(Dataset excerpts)

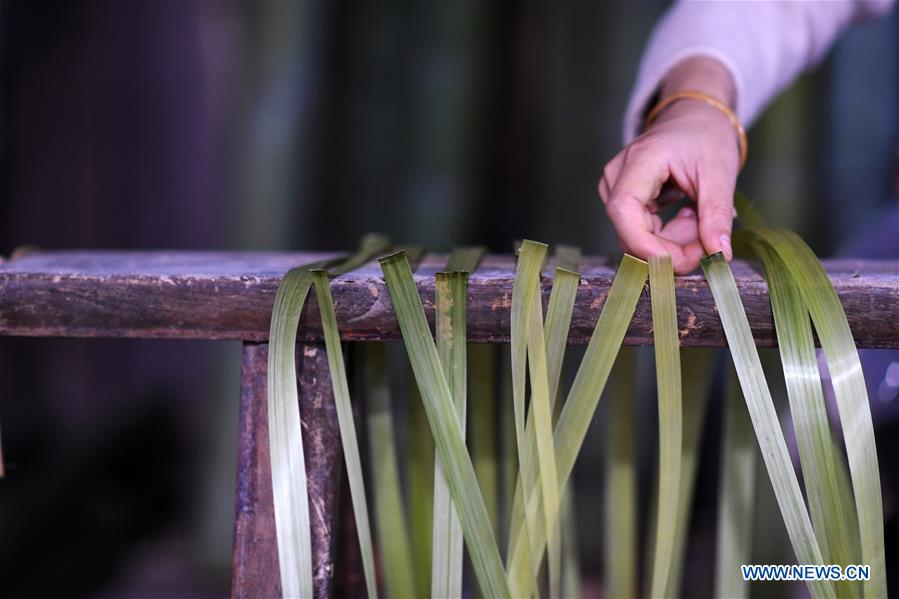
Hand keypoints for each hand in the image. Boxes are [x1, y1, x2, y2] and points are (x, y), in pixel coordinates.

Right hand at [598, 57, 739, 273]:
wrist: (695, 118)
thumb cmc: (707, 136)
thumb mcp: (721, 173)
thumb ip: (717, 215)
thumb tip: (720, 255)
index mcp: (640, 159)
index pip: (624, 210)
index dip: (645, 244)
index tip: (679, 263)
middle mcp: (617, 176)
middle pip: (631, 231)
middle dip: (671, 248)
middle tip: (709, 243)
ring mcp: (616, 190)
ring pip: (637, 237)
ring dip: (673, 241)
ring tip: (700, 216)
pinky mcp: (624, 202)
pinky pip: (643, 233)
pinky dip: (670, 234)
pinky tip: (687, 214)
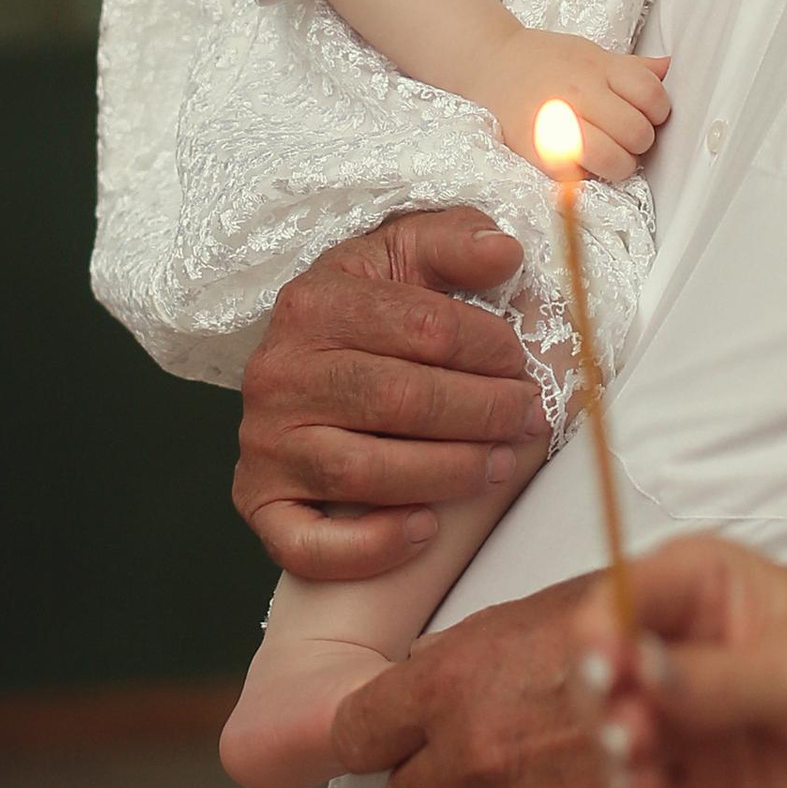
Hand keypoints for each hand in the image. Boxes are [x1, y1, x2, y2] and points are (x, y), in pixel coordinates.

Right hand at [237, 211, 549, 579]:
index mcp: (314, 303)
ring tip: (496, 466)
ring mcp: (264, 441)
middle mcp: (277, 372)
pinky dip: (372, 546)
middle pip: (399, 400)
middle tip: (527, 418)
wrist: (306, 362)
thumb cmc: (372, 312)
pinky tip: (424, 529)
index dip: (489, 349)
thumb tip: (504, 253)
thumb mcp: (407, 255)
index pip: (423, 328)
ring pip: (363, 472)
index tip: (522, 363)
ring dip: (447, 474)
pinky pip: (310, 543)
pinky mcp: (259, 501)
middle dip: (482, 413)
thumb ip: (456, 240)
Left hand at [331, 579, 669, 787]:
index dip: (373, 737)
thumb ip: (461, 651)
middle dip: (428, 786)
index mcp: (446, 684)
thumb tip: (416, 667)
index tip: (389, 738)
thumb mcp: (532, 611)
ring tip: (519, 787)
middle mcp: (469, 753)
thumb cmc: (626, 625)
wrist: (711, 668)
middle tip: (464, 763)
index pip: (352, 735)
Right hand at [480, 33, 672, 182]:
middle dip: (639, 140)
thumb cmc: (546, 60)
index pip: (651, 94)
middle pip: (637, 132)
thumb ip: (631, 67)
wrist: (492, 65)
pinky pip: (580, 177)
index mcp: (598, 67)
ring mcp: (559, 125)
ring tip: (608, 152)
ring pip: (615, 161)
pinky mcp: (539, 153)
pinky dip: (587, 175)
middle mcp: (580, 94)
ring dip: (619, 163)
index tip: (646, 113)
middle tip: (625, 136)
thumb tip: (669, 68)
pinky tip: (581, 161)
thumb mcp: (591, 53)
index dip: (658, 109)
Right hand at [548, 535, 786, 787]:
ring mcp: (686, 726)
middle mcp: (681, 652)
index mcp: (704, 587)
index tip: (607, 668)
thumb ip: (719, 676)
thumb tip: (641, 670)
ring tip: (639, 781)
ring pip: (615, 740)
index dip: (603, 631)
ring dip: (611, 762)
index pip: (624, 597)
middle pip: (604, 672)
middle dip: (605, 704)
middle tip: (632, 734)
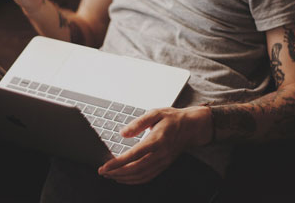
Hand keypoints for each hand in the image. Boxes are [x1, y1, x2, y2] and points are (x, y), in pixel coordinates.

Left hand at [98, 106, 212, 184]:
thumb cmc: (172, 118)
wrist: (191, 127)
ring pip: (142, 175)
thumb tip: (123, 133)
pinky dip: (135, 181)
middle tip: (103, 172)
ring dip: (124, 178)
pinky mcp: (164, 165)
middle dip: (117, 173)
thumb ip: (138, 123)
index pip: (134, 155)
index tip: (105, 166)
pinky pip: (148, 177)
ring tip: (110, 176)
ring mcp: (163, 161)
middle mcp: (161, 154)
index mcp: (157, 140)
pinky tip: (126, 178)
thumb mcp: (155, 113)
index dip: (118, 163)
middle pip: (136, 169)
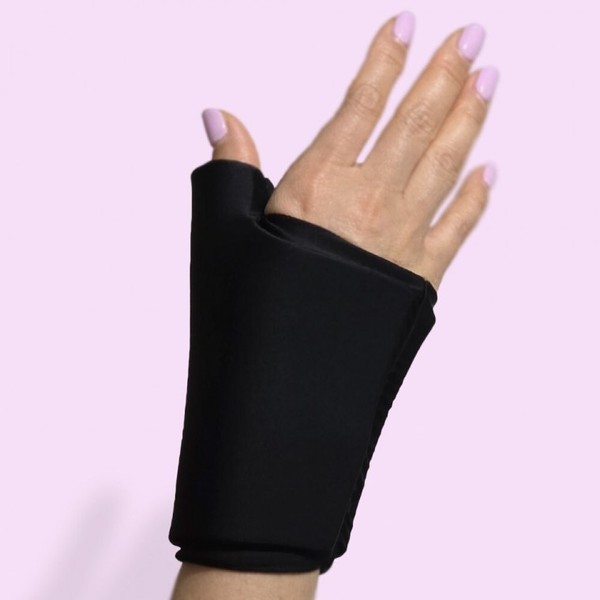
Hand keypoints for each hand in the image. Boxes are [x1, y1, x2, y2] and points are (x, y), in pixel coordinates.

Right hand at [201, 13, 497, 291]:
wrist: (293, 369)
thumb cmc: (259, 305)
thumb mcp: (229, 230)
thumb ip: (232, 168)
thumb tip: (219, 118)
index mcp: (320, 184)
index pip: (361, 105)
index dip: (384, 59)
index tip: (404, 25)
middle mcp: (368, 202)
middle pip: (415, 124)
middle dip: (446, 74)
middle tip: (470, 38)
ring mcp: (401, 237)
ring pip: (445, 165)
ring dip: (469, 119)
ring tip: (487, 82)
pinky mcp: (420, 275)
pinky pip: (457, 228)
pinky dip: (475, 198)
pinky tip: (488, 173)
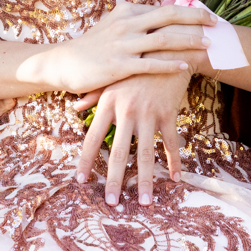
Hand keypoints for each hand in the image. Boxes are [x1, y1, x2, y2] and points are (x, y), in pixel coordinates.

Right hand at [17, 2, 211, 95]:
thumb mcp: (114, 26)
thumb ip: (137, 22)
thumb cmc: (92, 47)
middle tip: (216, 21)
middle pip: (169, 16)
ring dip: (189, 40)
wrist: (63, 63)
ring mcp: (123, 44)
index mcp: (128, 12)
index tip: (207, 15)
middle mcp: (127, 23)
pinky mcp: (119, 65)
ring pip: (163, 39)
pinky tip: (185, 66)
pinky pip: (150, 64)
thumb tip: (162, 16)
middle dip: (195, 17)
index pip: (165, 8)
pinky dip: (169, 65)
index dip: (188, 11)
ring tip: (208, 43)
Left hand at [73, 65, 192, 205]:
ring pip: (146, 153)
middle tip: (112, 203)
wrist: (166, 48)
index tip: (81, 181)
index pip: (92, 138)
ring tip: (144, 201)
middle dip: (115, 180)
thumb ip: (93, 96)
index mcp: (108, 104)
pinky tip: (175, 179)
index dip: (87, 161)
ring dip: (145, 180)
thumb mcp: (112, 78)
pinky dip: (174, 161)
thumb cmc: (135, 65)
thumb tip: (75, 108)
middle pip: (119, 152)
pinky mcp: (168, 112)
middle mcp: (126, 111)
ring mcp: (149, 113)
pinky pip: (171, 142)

* Your task *
Please copy the lines above exactly, starting at the line that holds "index tip: (646, 113)" and ending at the line that holds "pinky dip: (169, 65)"; include both, but no pictures.

* Completed exercise *
index tip: (646, 113)
middle tip: (625, 136)
thumb tip: (669, 68)
pinky tip: (581, 161)
thumb mcp: (591, 53)
index dip: (658, 109)
Right hand at [548, 535, 786, 787]:
ring mcp: (686, 726)
middle mcp: (681, 652)
index mcp: (704, 587)
index tip: (607, 668)
thumb ip: (719, 676)
thumb tip: (641, 670)
ring tip: (639, 781)
ring pip: (615, 740)
index dip: (603, 631)
ring dip: (611, 762)
index pip: (624, 597)
middle pip: (604, 672)
middle dip: (605, 704)
middle tip: (632, 734)
Hand keypoints for each hand in the image. Boxes are [x1, y1, x2, y2] and points are (x, y), in pixel coordinates.

Left hand at [98, 106, 212, 184]:
thumb cmc: (172, 118)
wrist: (191, 127)
ring pip: (142, 175)
thumb tip: (123, 133)
pinky dip: (135, 181)
middle tip: (103, 172)
ring dip: (124, 178)
pinky mcp: (164, 165)
middle dip: (117, 173)
thumb ip: (138, 123)
index pip: (134, 155)
index tip: (105, 166)
pinky pip: (148, 177)
ring tip: (110, 176)
ring mcp: (163, 161)
middle mcp: (161, 154)
index mcp: (157, 140)
pinky tip: (126, 178)
thumb mcp: (155, 113)
index dip: (118, 163)
middle pip: (136, 169)
Hand keypoints for each hand in the image. Boxes are [x1, y1, x2, y2] and points are (x, y), in pixel coordinates.

Right hand at [201, 13, 497, 291]:
wrist: (293, 369)
thumb cmc: (259, 305)
thumb mcp: (229, 230)
thumb ip: (232, 168)
thumb tip: (219, 118)
index mcp: (320, 184)
index pip: (361, 105)
index dip: (384, 59)
index tip: (404, 25)
middle mcp: (368, 202)
middle pip: (415, 124)
middle dip: (446, 74)
middle tip: (470, 38)
ring mcp: (401, 237)
ring pip: (445, 165)
ring dip: (469, 119)
ring tip: (487, 82)
pinky mcp: (420, 275)
pinky pip: (457, 228)
pinky dip: (475, 198)
pinky tip: (488, 173)
Hand keypoints for each hand in the image. Boxes are [x1, y1, x2, y2] and points are (x, y), in pixel coordinates.

Right hand at [17, 2, 211, 95]:
thumb mcp: (114, 26)
thumb ip: (137, 22)
thumb cmc: (92, 47)
middle tip: (216, 21)
middle pip: (169, 16)
ring dip: (189, 40)
wrist: (63, 63)
ring mcp: (123, 44)
index mcp: (128, 12)
index tip: (207, 15)
middle mcp: (127, 23)
pinky mcp: (119, 65)
ring pip: (163, 39)
pinky tip: (185, 66)
pinky pip: (150, 64)
thumb tip: (162, 16)
middle dip: (195, 17)
index pip: (165, 8)
pinky dip: (169, 65)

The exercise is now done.